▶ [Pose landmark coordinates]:

● ● ●

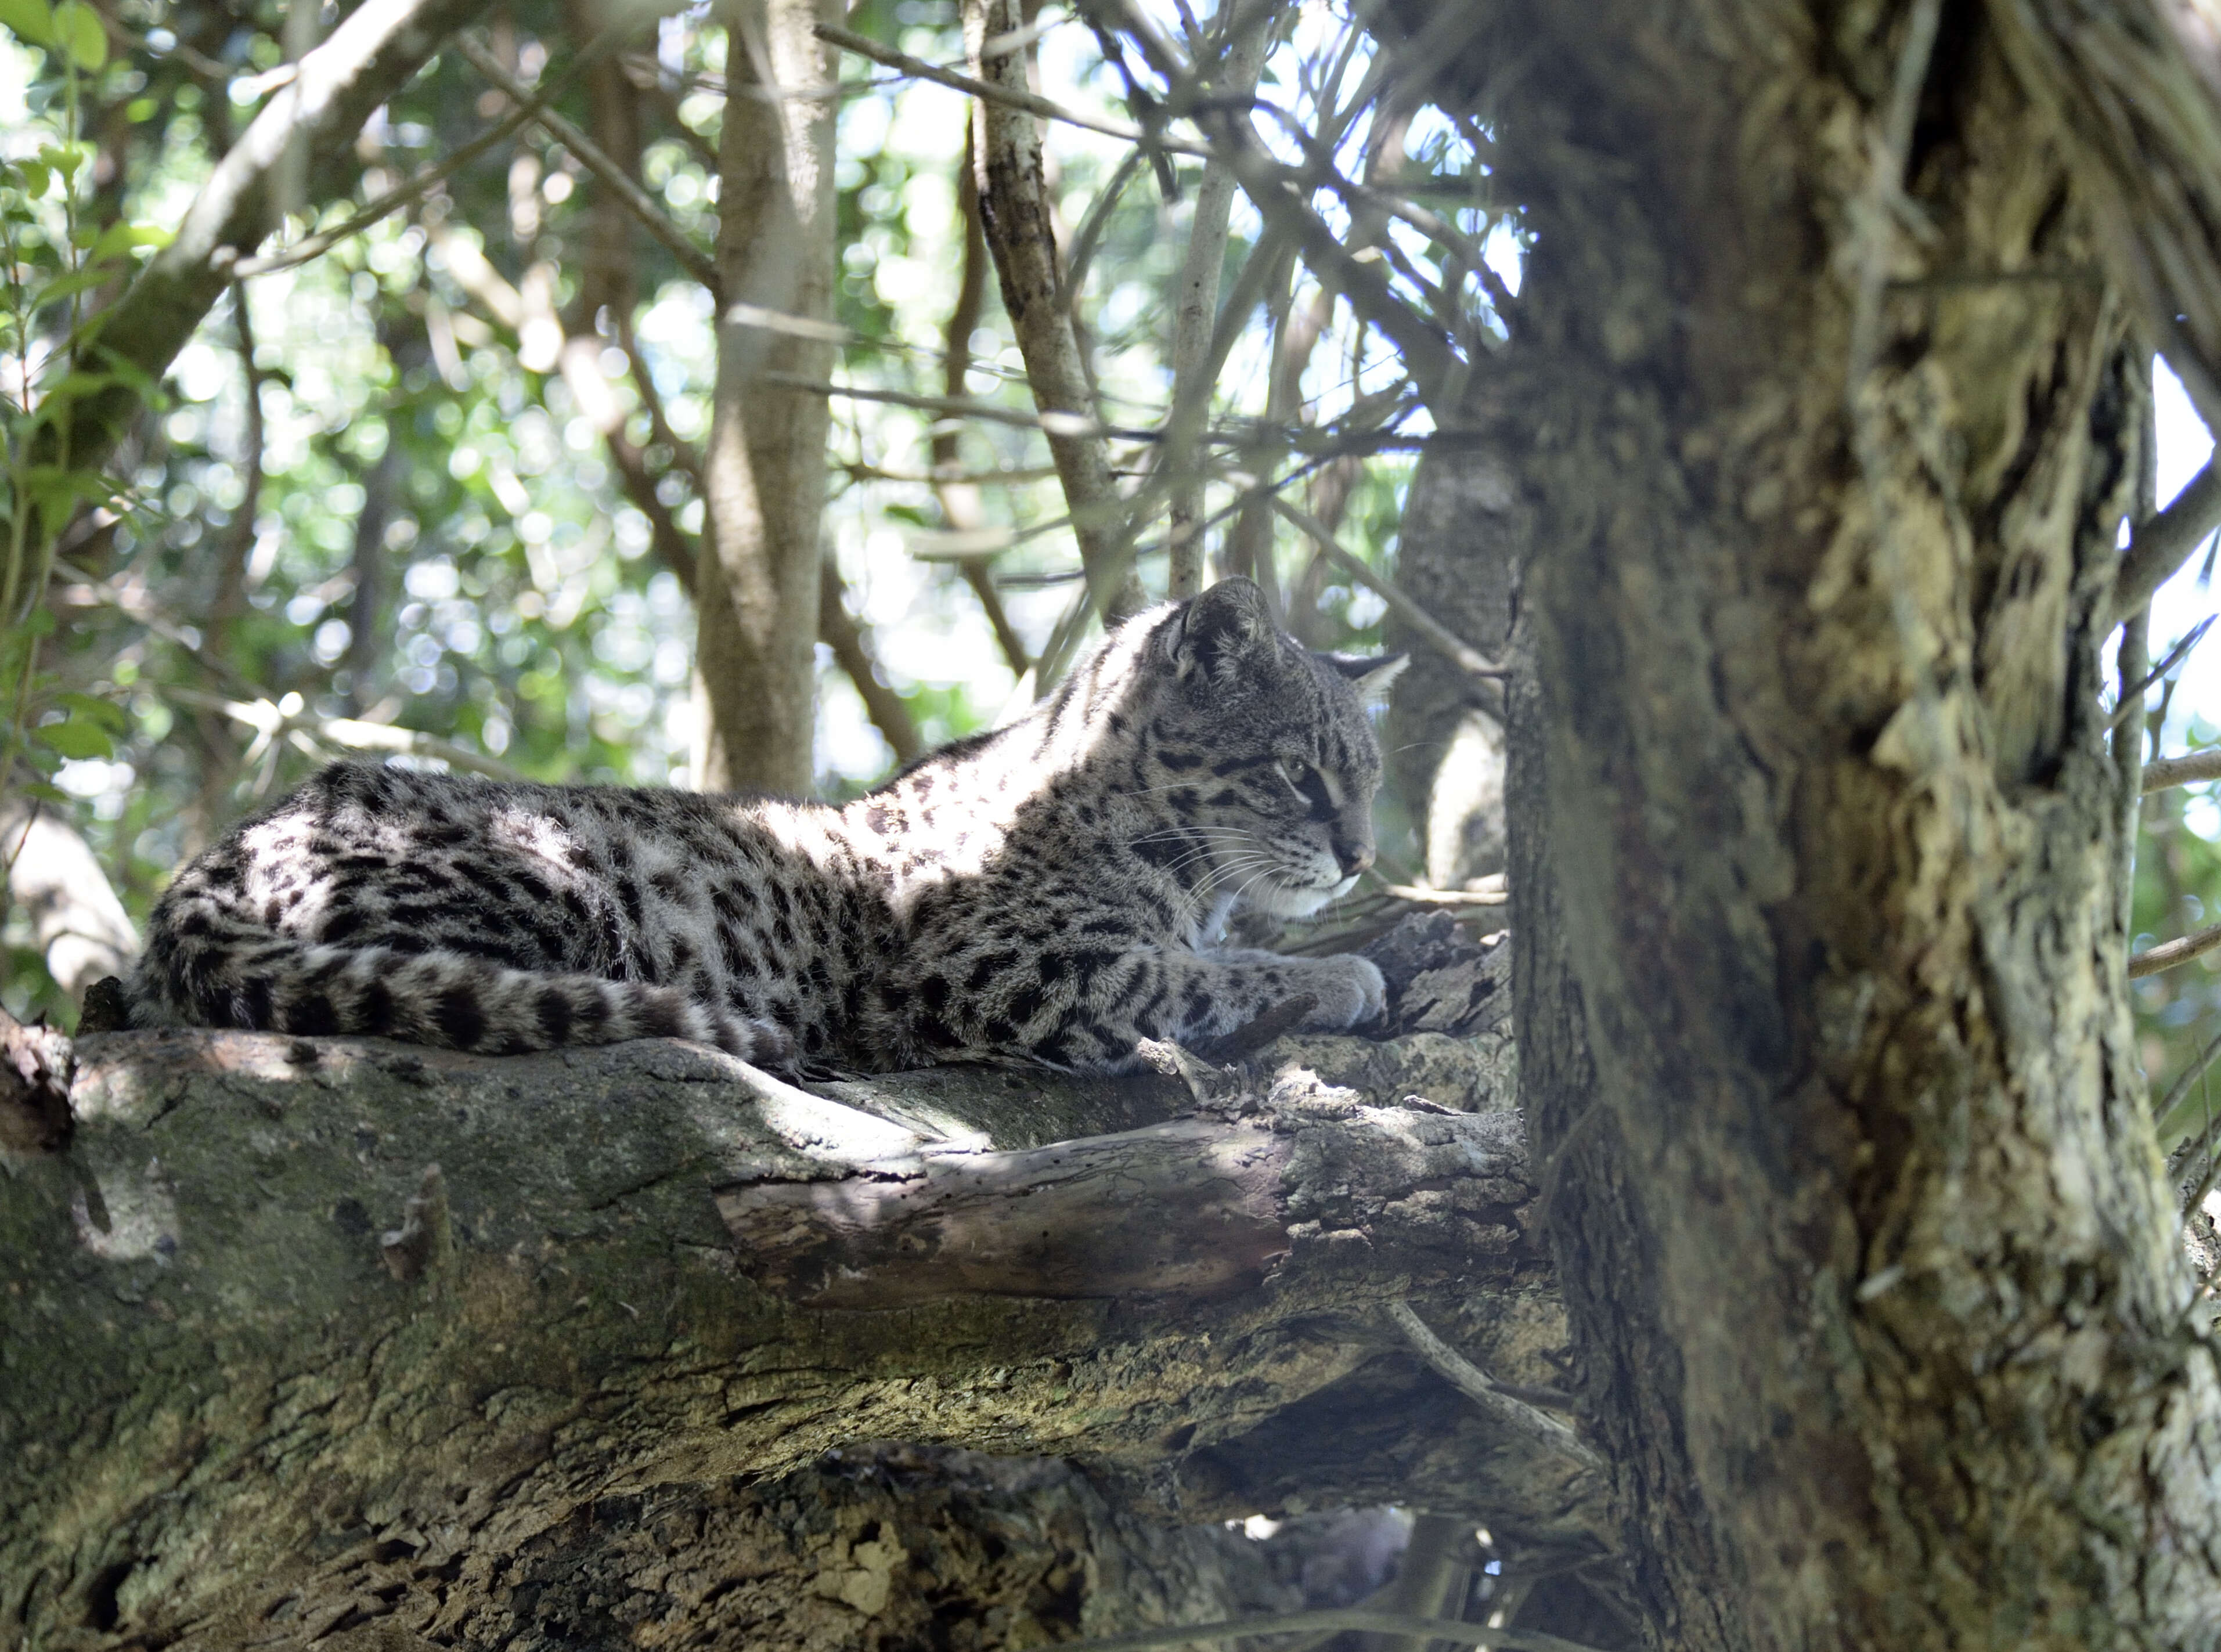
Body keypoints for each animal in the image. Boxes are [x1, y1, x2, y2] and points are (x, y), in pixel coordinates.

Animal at [126, 577, 1404, 1070]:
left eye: (1368, 778)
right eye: (1296, 773)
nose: (1359, 856)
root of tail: (219, 851)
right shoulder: (998, 966)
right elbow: (1189, 976)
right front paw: (1341, 974)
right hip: (556, 894)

● ● ●

▶ [AIM OF THE EXERCISE]: Reproduce every line above containing "right".

▶ [SOLUTION FOR THIS TASK]:
right eye: (1296, 773)
right shoulder: (998, 966)
right elbow: (1189, 976)
right front paw: (1341, 974)
right hip: (556, 894)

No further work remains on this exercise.